Guerra en Medio Oriente: ¿está el Derecho Internacional en jaque?
El conflicto en Gaza e Israel pone bajo escrutinio los mecanismos de protección humanitaria y las normas que rigen las guerras. Analizamos si el Derecho Internacional Humanitario resiste o se debilita ante la escala de la crisis.
El conflicto que estalló el 7 de octubre de 2023 entre Israel y Hamas, y que se extendió a otros frentes regionales, volvió a colocar al Derecho Internacional en el centro del debate global. Mientras los bombardeos en Gaza dejan miles de civiles muertos y una crisis humanitaria sin precedentes, voces de organismos internacionales y expertos en derecho advierten que las normas que regulan las guerras están siendo puestas a prueba como pocas veces en las últimas décadas.
El Derecho Internacional Humanitario (DIH), principalmente los Convenios de Ginebra de 1949 y sus protocolos adicionales, establece reglas claras: distinción entre combatientes y civiles, proporcionalidad en los ataques y prohibición de castigos colectivos. Sin embargo, la densidad poblacional de Gaza, el uso de infraestructura civil por parte de grupos armados y la respuesta militar israelí plantean dilemas que los textos jurídicos no resuelven de manera sencilla.
Desde France 24, el programa El Debate reunió voces que coinciden en un punto: el sistema internacional de protección parece más frágil que nunca. La Corte Internacional de Justicia (CIJ) ordenó a Israel prevenir un genocidio, pero la implementación de esas medidas depende de la voluntad política de los Estados. Mientras tanto, el Consejo de Seguridad de la ONU sigue paralizado por el veto de sus miembros permanentes.
"El Derecho Internacional no se aplica solo cuando es cómodo", señaló un experto en el debate. La acusación de Sudáfrica ante la CIJ, las denuncias de crímenes de guerra por parte de ambas partes y el bloqueo humanitario plantean la pregunta de fondo: ¿sirve todavía el marco legal creado después de la Segunda Guerra Mundial?
En el terreno, la realidad es cruda. Según cifras de la ONU, más de 40.000 palestinos han muerto desde el inicio de la escalada, la mayoría mujeres y niños. Israel sostiene que su operación busca eliminar a Hamas y que toma medidas para minimizar daños civiles, aunque organizaciones como Human Rights Watch y Amnistía Internacional documentan ataques a infraestructuras sanitarias y escuelas que podrían constituir violaciones graves.
Del otro lado, los ataques del 7 de octubre, con más de 1.200 israelíes asesinados y 250 rehenes, fueron calificados como crímenes de guerra y posibles crímenes de lesa humanidad. El uso de civiles como escudos humanos por parte de Hamas también viola el DIH de manera flagrante.
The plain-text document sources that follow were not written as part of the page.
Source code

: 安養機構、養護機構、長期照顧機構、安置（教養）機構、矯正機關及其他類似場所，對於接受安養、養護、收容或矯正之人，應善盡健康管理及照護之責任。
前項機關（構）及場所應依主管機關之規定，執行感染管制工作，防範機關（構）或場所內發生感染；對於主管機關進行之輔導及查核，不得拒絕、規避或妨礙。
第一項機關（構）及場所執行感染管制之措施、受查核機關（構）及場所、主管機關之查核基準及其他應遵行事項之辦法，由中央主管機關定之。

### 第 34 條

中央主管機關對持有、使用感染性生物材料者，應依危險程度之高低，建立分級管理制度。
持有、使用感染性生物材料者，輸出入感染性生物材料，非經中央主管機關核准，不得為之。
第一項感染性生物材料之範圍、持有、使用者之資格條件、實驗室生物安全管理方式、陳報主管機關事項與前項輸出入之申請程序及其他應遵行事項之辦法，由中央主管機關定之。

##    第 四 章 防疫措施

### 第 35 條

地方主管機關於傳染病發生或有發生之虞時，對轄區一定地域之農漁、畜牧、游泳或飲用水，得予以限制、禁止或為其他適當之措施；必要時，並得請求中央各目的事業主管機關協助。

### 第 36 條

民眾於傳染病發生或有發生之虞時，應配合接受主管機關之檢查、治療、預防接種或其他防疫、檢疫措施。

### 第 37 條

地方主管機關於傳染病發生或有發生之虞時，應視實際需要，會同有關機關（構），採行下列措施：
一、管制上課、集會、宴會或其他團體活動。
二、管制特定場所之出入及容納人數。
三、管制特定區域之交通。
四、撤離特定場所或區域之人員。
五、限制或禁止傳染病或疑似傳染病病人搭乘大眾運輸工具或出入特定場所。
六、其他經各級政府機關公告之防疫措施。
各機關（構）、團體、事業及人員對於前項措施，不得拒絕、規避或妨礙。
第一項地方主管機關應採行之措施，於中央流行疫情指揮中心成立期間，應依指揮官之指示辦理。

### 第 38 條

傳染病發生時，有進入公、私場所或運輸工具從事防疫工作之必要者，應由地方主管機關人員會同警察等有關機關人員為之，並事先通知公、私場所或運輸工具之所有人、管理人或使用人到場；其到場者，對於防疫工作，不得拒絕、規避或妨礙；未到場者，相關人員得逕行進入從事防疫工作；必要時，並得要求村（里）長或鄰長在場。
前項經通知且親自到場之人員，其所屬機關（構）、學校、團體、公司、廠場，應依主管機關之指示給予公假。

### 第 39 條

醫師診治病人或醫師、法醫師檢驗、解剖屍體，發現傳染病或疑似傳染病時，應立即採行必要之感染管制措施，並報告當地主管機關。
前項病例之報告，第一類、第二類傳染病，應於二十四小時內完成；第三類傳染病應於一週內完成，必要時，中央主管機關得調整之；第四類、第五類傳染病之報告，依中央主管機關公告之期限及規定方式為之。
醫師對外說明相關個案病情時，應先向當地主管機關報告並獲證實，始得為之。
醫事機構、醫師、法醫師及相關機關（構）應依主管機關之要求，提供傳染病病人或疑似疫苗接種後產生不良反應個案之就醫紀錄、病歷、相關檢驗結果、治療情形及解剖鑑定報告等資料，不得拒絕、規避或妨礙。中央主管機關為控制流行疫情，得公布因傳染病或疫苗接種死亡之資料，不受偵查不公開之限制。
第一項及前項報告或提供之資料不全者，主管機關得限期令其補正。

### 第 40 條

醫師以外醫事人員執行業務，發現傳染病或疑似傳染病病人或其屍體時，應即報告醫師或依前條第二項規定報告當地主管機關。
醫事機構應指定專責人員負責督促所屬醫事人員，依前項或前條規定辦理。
Lo que está en juego no es solo la vida de las víctimas directas. Si las grandes potencias y los actores regionales ignoran sistemáticamente las resoluciones y fallos internacionales, el precedente que se crea debilita el sistema para futuros conflictos. Ucrania, Yemen, Siria y ahora Medio Oriente muestran un patrón preocupante: el Derecho Internacional se convierte en un instrumento retórico más que en una herramienta vinculante.
Desde el punto de vista federal y para el lector argentino, el tema tiene relevancia porque nuestro país integra organismos multilaterales y ha sido históricamente defensor del multilateralismo. Además, la comunidad judía y la colectividad palestina en Argentina siguen con atención cada giro del conflicto.
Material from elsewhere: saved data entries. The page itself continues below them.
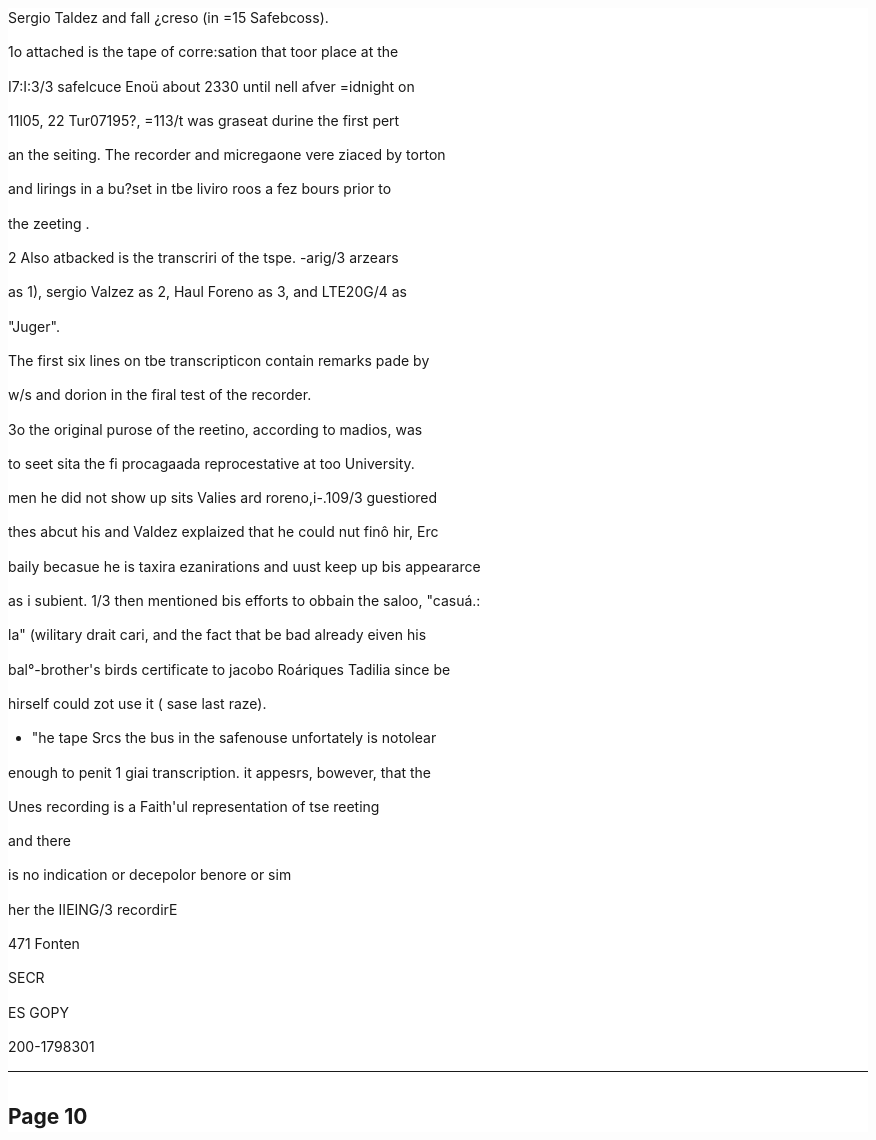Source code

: Sergio Taldez and fall ¿creso (in =15 Safebcoss).

1o attached is the tape of corre:sation that toor place at the

I7:I:3/3 safelcuce Enoü about 2330 until nell afver =idnight on

11l05, 22 Tur07195?, =113/t was graseat durine the first pert

an the seiting. The recorder and micregaone vere ziaced by torton

and lirings in a bu?set in tbe liviro roos a fez bours prior to

the zeeting .

2 Also atbacked is the transcriri of the tspe. -arig/3 arzears

as 1), sergio Valzez as 2, Haul Foreno as 3, and LTE20G/4 as

"Juger".

The first six lines on tbe transcripticon contain remarks pade by

w/s and dorion in the firal test of the recorder.

3o the original purose of the reetino, according to madios, was

to seet sita the fi procagaada reprocestative at too University.

men he did not show up sits Valies ard roreno,i-.109/3 guestiored

thes abcut his and Valdez explaized that he could nut finô hir, Erc

baily becasue he is taxira ezanirations and uust keep up bis appeararce

as i subient. 1/3 then mentioned bis efforts to obbain the saloo, "casuá.:

la" (wilitary drait cari, and the fact that be bad already eiven his

bal°-brother's birds certificate to jacobo Roáriques Tadilia since be

hirself could zot use it ( sase last raze).

* "he tape Srcs the bus in the safenouse unfortately is notolear

enough to penit 1 giai transcription. it appesrs, bowever, that the

Unes recording is a Faith'ul representation of tse reeting

and there

is no indication or decepolor benore or sim

her the IIEING/3 recordirE

471 Fonten

SECR

ES GOPY

200-1798301

---

## Page 10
Expertos consultados coinciden en que la solución no pasa por descartar el Derecho Internacional, sino por reforzar sus mecanismos de enforcement. Eso implica mayor independencia de la Corte Penal Internacional, mayor presión de los Estados no alineados y, sobre todo, voluntad política real para que las normas no queden en papel.
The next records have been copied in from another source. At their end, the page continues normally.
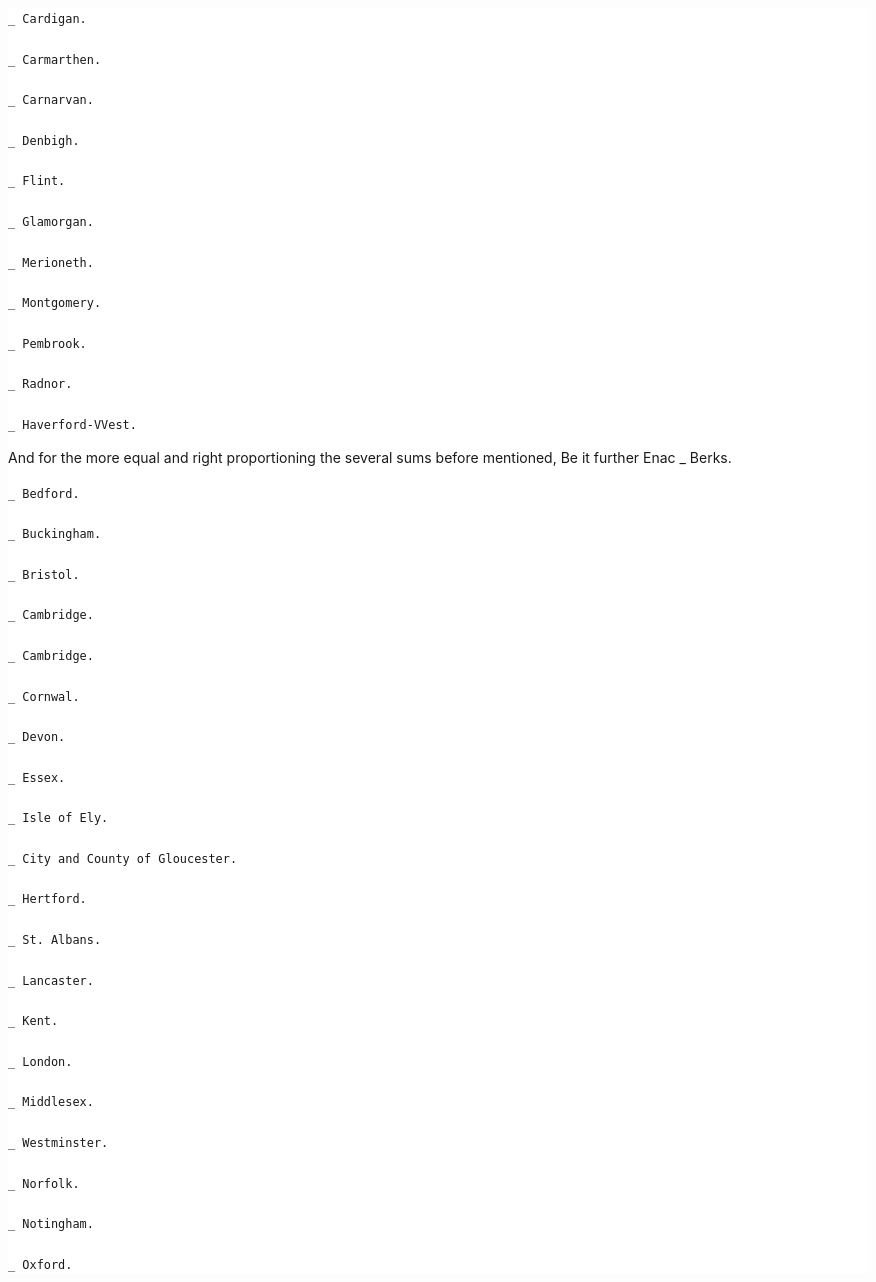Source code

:     _ Cardigan.

    _ Carmarthen.

    _ Carnarvan.

    _ Denbigh.

    _ Flint.

    _ Glamorgan.

    _ Merioneth.

    _ Montgomery.

    _ Pembrook.

    _ Radnor.

    _ Haverford-VVest.
And for the more equal and right proportioning the several sums before mentioned, Be it
further Enac
    _ Berks.

    _ Bedford.

    _ Buckingham.

    _ Bristol.

    _ Cambridge.

    _ Cambridge.

    _ Cornwal.

    _ Devon.

    _ Essex.

    _ Isle of Ely.

    _ City and County of Gloucester.

    _ Hertford.

    _ St. Albans.

    _ Lancaster.

    _ Kent.

    _ London.

    _ Middlesex.

    _ Westminster.

    _ Norfolk.

    _ Notingham.

    _ Oxford.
Mientras las negociaciones por una tregua avanzan y retroceden, Gaza sigue sufriendo. El Derecho Internacional no detiene las bombas, pero su erosión gradual podría dejar un mundo aún más peligroso para las próximas generaciones. La pregunta ya no es si está en jaque, sino cuánto más puede resistir antes de que el tablero se rompa definitivamente.